Thread Subject: vector's angle to coordinate axes

Hello all,

i have perhaps a silly question, which i would like to have some confirmation to, since i haven't been able to find any.

So if i have an arbitrary vector, e.g v1 = [0.21 -0.8 0.56].

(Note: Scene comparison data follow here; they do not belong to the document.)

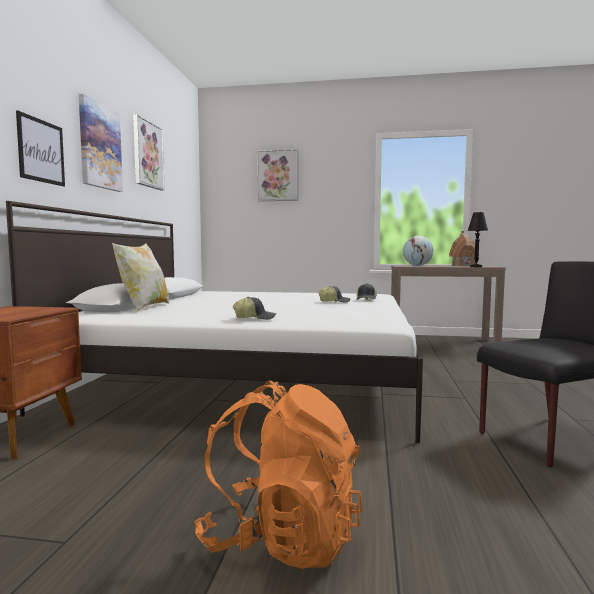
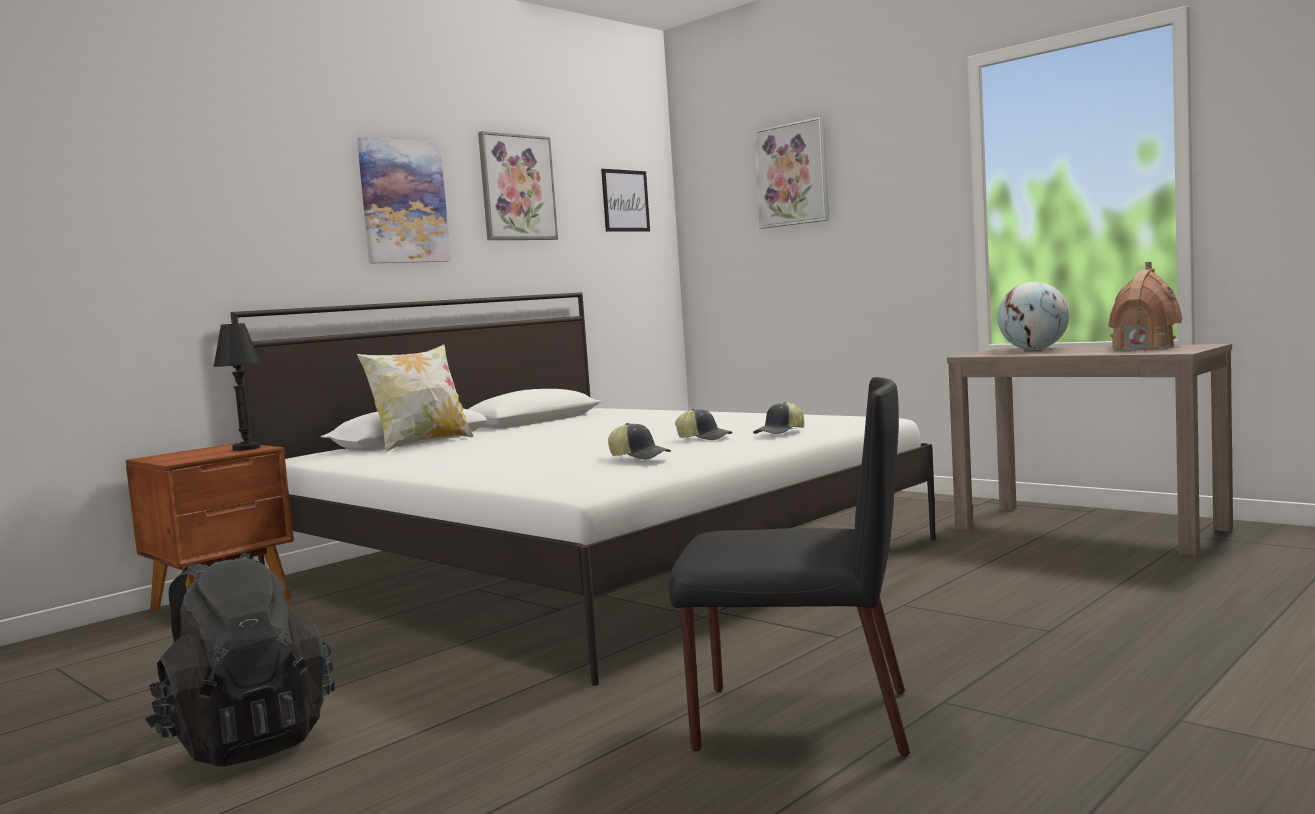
camera: 35 degrees right, 0 degrees up
(41, 151) = (290, 235): picture -> picture (625, 201)
(255, 318) = (466, 468): cap -> cap (640, 456)
(281, 538) = (245, 740): orange backpack -> black backpack
(476, 266) = (1134, 352): black table lamp -> black table lamp (246, 448)

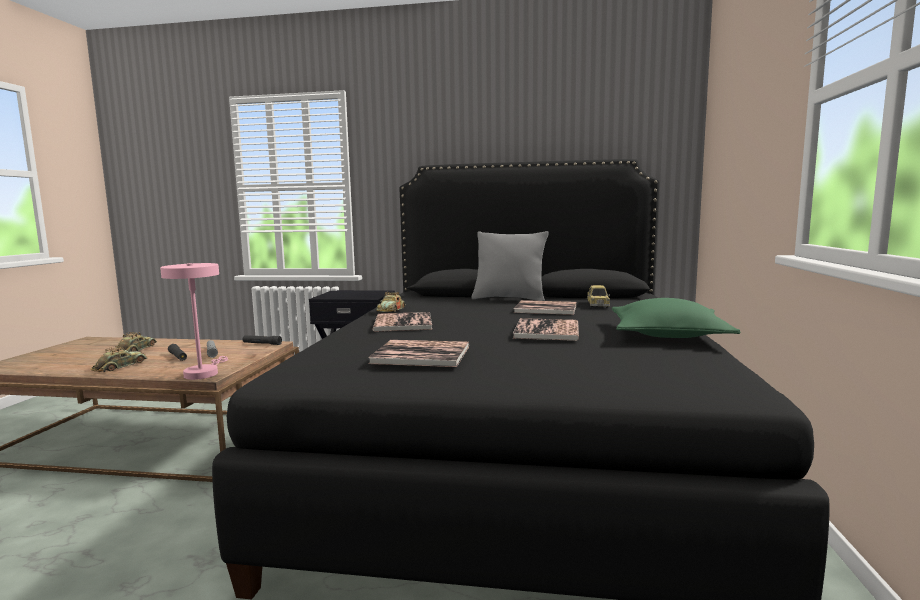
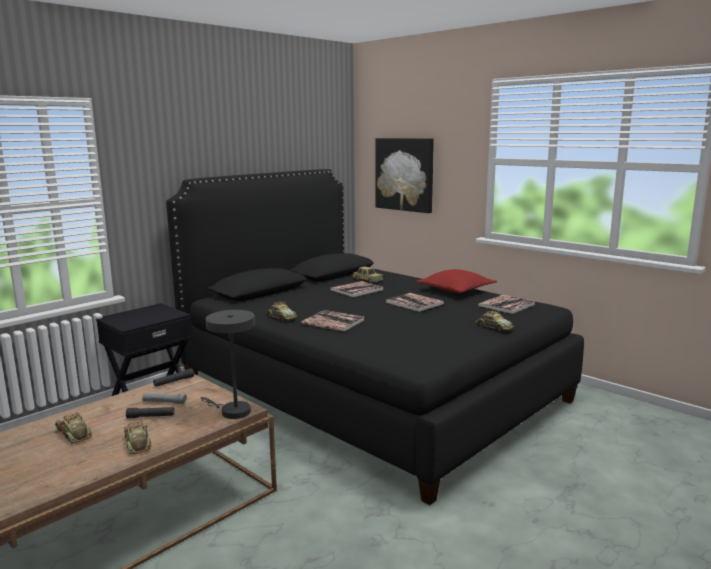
camera: 55 degrees left, 5 degrees up
(203, 373) = (231, 411): pink table lamp -> grey table lamp
(421, 355) = (429, 332): book -> book (506, 305)
(509, 299) = (306, 288): grey pillow -> none
(523, 380) = (493, 327): none -> toy car
(668, 335) = (456, 290): green pillow -> red pillow
(733, 157) = (404, 174): none -> picture

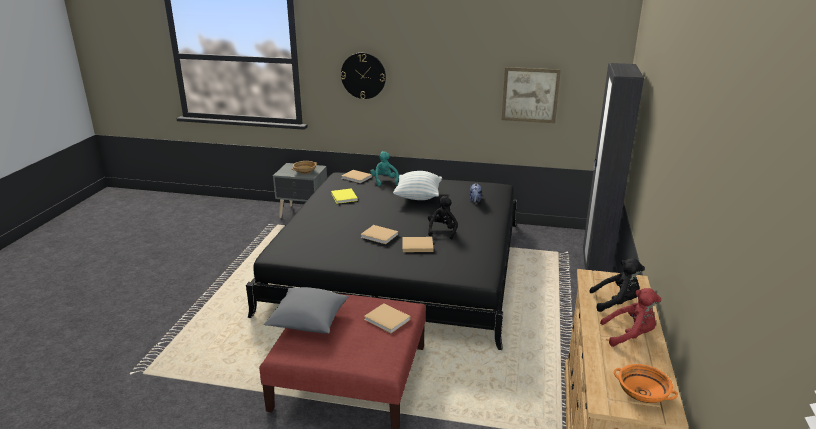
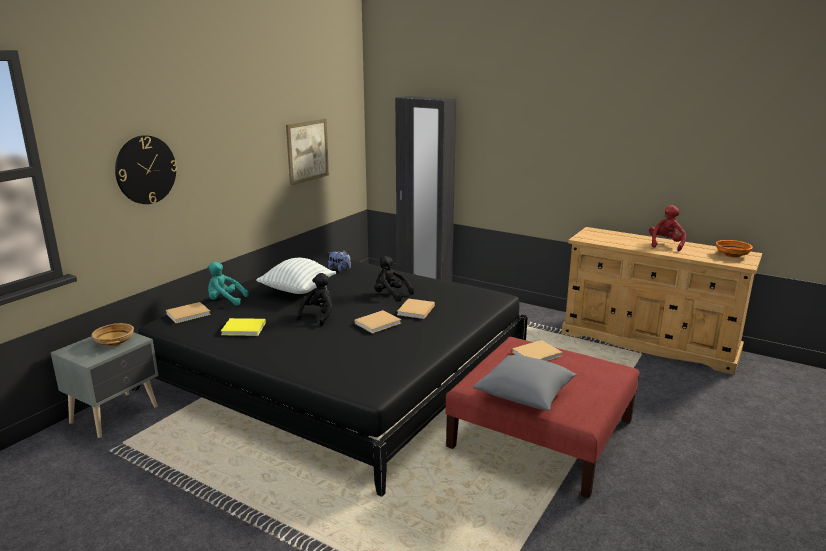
camera: 70 degrees left, 5 degrees down
(616, 302) = (622, 240): black plush toy -> black plush toy (318, 316)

Then if I'd like to know the angle this vector makes with the x,y and z axis,
is it something like this:

        zang = acos(dot(v1,[0 0 1]'))*(180/pi);
        xang = acos(dot(v1,[1 0 0]'))*(180/pi);
        yang = acos(dot(v1,[0 1 0]'))*(180/pi);



Huge thanks!

On 25 Jan., 14:51, "Toni " <annihilaa...@yahoo.com> wrote:
> Hello all,
>
> i have perhaps a silly question, which i would like to have some confirmation to, since i haven't been able to find any.
>
> So if i have an arbitrary vector, e.g v1 = [0.21 -0.8 0.56].
>
> Then if I'd like to know the angle this vector makes with the x,y and z axis,
> is it something like this:
>
>         zang = acos(dot(v1,[0 0 1]'))*(180/pi);
>         xang = acos(dot(v1,[1 0 0]'))*(180/pi);
>         yang = acos(dot(v1,[0 1 0]'))*(180/pi);
>
> Huge thanks!

cos(theta) = (u*v)/(||u||*||v||)
If v1 from above is a unit vector, your formula from above is correct.

Best wishes
Torsten.

"Toni " <annihilaatio@yahoo.com> wrote in message <jfp1ce$kpr$1@newscl01ah.mathworks.com>...
> So if i have an arbitrary vector, e.g v1 = [0.21 -0.8 0.56].
> Then if I'd like to know the angle this vector makes with the x,y and z axis,
> is it something like this:
> zang = acos(dot(v1,[0 0 1]'))*(180/pi);
> xang = acos(dot(v1,[1 0 0]'))*(180/pi);
> yang = acos(dot(v1,[0 1 0]'))*(180/pi);
- - - - - - - -
  To avoid loss of accuracy when v1 is nearly parallel to one of the three axes, you can use 'atan2' instead of 'acos':

 xany = 180/pi*atan2(sqrt(v1(2)^2+v1(3)^2),v1(1));
 yany = 180/pi*atan2(sqrt(v1(3)^2+v1(1)^2),v1(2));
 yany = 180/pi*atan2(sqrt(v1(1)^2+v1(2)^2),v1(3));

This does not require that v1 be of unit length.

  Note: The arc cosine curve has an infinite derivative at +1 and -1, which introduces markedly larger round off errors there.

Roger Stafford